German Industry Grapples With 50‑Week Chip Shortage as AI Growth Fuels Price Hikes

German industry is again fighting to secure chips. “The usual delivery time of eight weeks has jumped to as much as 50 weeks for certain products” said Noureddine Seddiki, head of the Frankfurt‑based electronics broker Sand and Silicon, in a Handelsblatt interview (Thursday edition). Some chip manufacturers reportedly no longer accept new customers.

Manufacturers are taking advantage of the current demand. “Several key chip suppliers for the German industry have announced price increases and stricter delivery terms in recent weeks” explained Tanjeff Schadt, a semiconductor specialist at Strategy®, a consulting firm. According to Seddiki, the biggest price surge is for memory chips. Buyers are forced to pay three to four times the price they paid last fall – if they can get any goods at all.

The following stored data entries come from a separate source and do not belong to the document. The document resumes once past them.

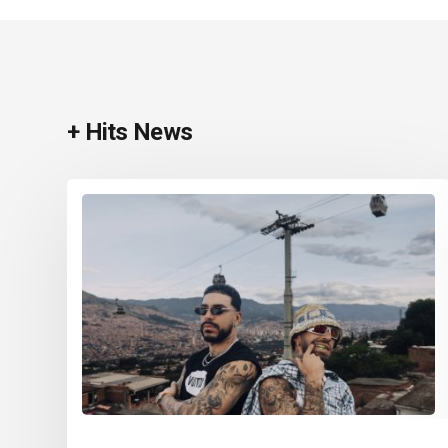
+ Hits News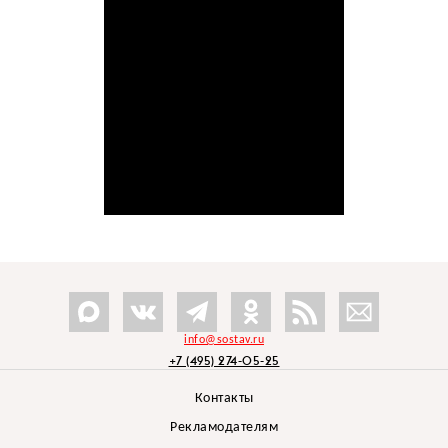
info@sostav.ru
+7 (495) 274-05-25
Контакты
Рекламодателям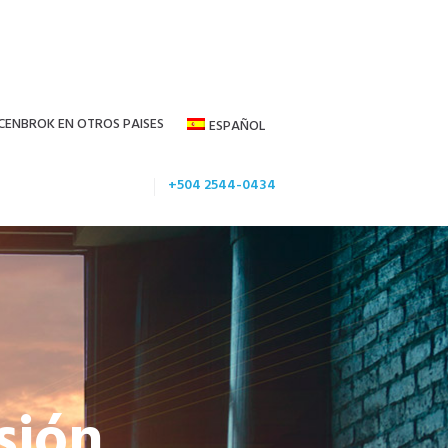
CENBROK EN OTROS PAISES
ESPAÑOL
+504 2544-0434
sión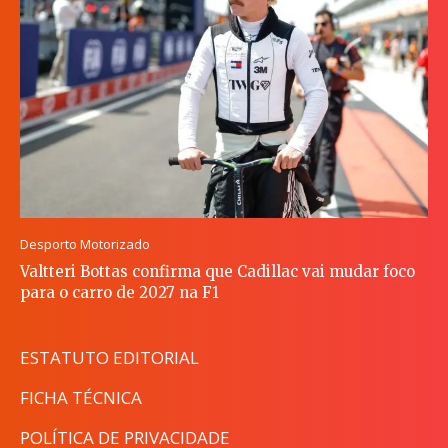
Desporto Motorizado
Valtteri Bottas confirma que Cadillac vai mudar foco
para o carro de 2027 na F1
ESTATUTO EDITORIAL
FICHA TÉCNICA
POLÍTICA DE PRIVACIDADE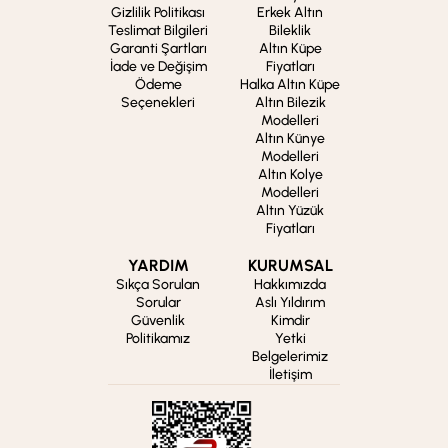
Gizlilik Politikası
Erkek Altın
Teslimat Bilgileri
Bileklik
Garanti Şartları
Altın Küpe
İade ve Değişim
Fiyatları
Ödeme
Halka Altın Küpe
Seçenekleri
Altın Bilezik
Modelleri
Altın Künye
Modelleri
Altın Kolye
Modelleri
Altın Yüzük
Fiyatları
YARDIM
KURUMSAL
Sıkça Sorulan
Hakkımızda
Sorular
Aslı Yıldırım
Güvenlik
Kimdir
Politikamız
Yetki
Belgelerimiz
İletişim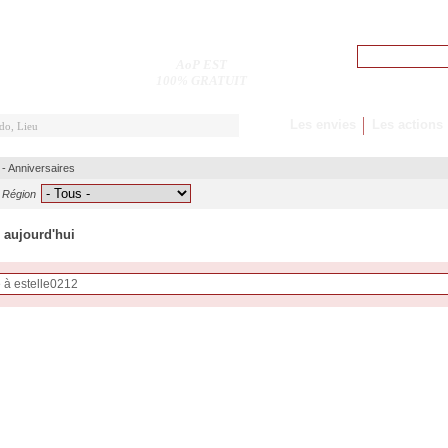
Pseudo
AoP EST
M'inscrire
100% GRATUIT
Les envies
Les actions
-
Anniversaires
Région
e aujourd'hui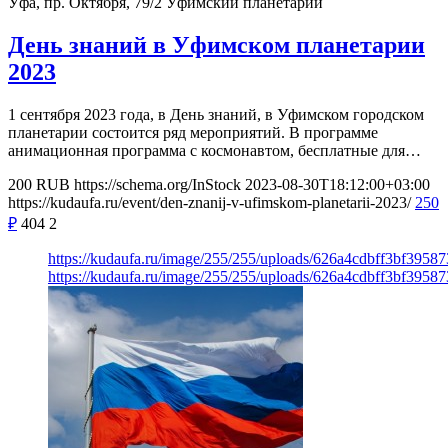
Уфа, пр. Октября, 79/2
Уфимский планетарий
День знаний в Уфимском планетарии
2023
1 сентября 2023 года, в День знаний, в Уфимском городском
планетарии состоится ряд мероприятий. В программе
анимационная программа с космонавтом, бесплатные для…
200
RUB
https://schema.org/InStock
2023-08-30T18:12:00+03:00
https://kudaufa.ru/event/den-znanij-v-ufimskom-planetarii-2023/
250
₽
404
2
https://kudaufa.ru/image/255/255/uploads/626a4cdbff3bf3958
https://kudaufa.ru/image/255/255/uploads/626a4cdbff3bf3958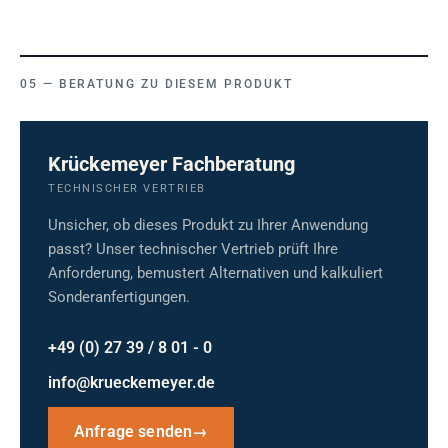
BERATUNG ZU DIESEM PRODUKT
Krückemeyer Fachberatung
TECHNISCHER VERTRIEB
Unsicher, ob dieses Produkt zu Ihrer Anwendung
passt? Unser technischer Vertrieb prüft Ihre
Anforderung, bemustert Alternativen und kalkuliert
Sonderanfertigungen.
+49 (0) 27 39 / 8 01 - 0
info@krueckemeyer.de
Anfrage senden
→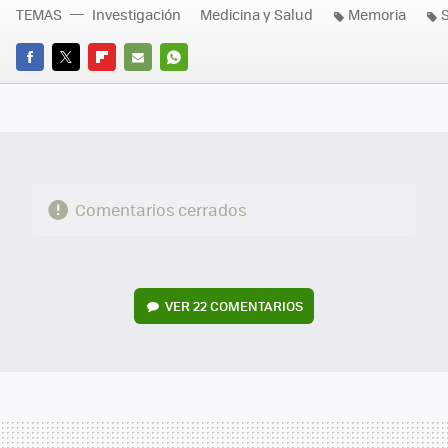
TEMAS
Investigación
Medicina y Salud
Memoria
FACEBOOK
TWITTER
FLIPBOARD
E-
WHATSAPP
MAIL
Comentarios cerrados
VER
22 COMENTARIOS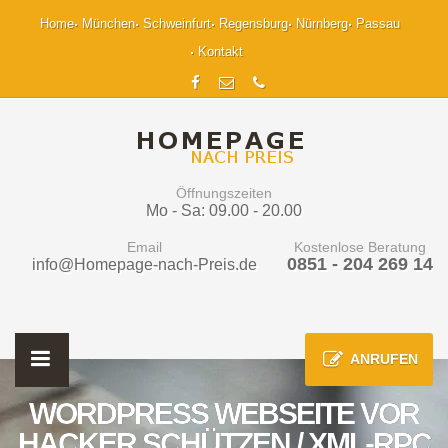
Home
München
Schweinfurt
Regensburg
Nürnberg
Passau
Kontakt
Öffnungszeiten
Mo - Sa: 09.00 - 20.00
Email
Kostenlose Beratung
0851 - 204 269 14
info@Homepage-nach-Preis.de
ANRUFEN
WORDPRESS WEBSEITE VOR
HACKER SCHÜTZEN / XML-RPC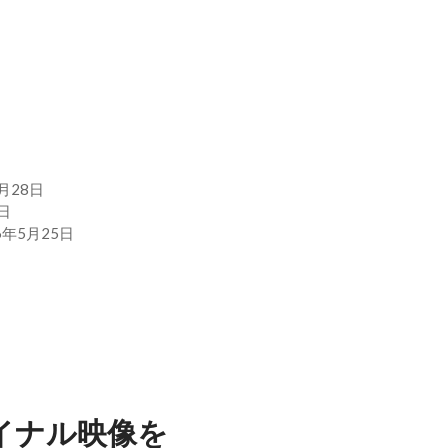
7月28日
日
6年5月25日
k ファイナル映像を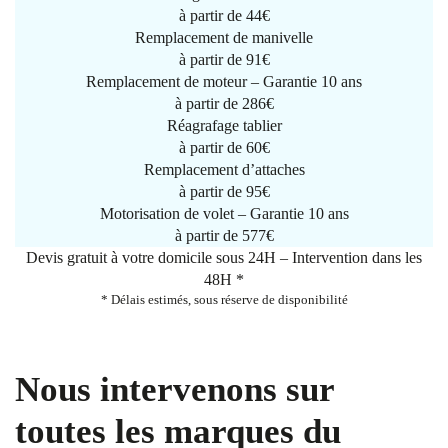
à partir de
44€
Remplacement de manivelle
à partir de
91€
Remplacement de moteur – Garantie 10 ans
à partir de 286€
Réagrafage tablier
à partir de
60€
Remplacement d’attaches
à partir de
95€
Motorisation de volet – Garantie 10 ans
à partir de 577€
Devis gratuit à votre domicile sous 24H – Intervention dans les
48H *
* Délais estimés, sous réserve de disponibilité
Nous intervenons sur
toutes les marques du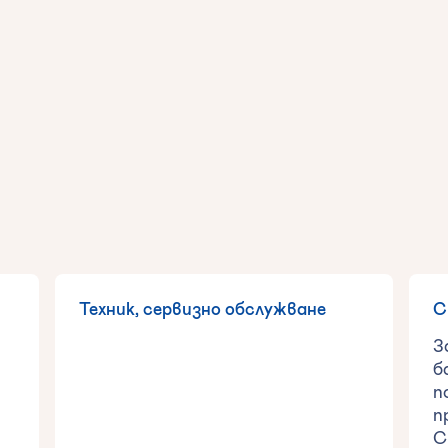
Техник, сервизно обслужване
С
З
б
п
п
С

The trigger for this new chip crisis, according to Bo Lybaek, chief executive of Danish electronics producer GPV, is “high demand, largely driven by artificial intelligence and data centres”.

A rapid improvement is unlikely, cautioned Peter Fintl, semiconductor specialist at Capgemini, a technology consulting firm. It is difficult to increase chip production in the short term because of a complex supply chain that often relies on individual suppliers whose capacities can only be expanded slowly – or may not want to.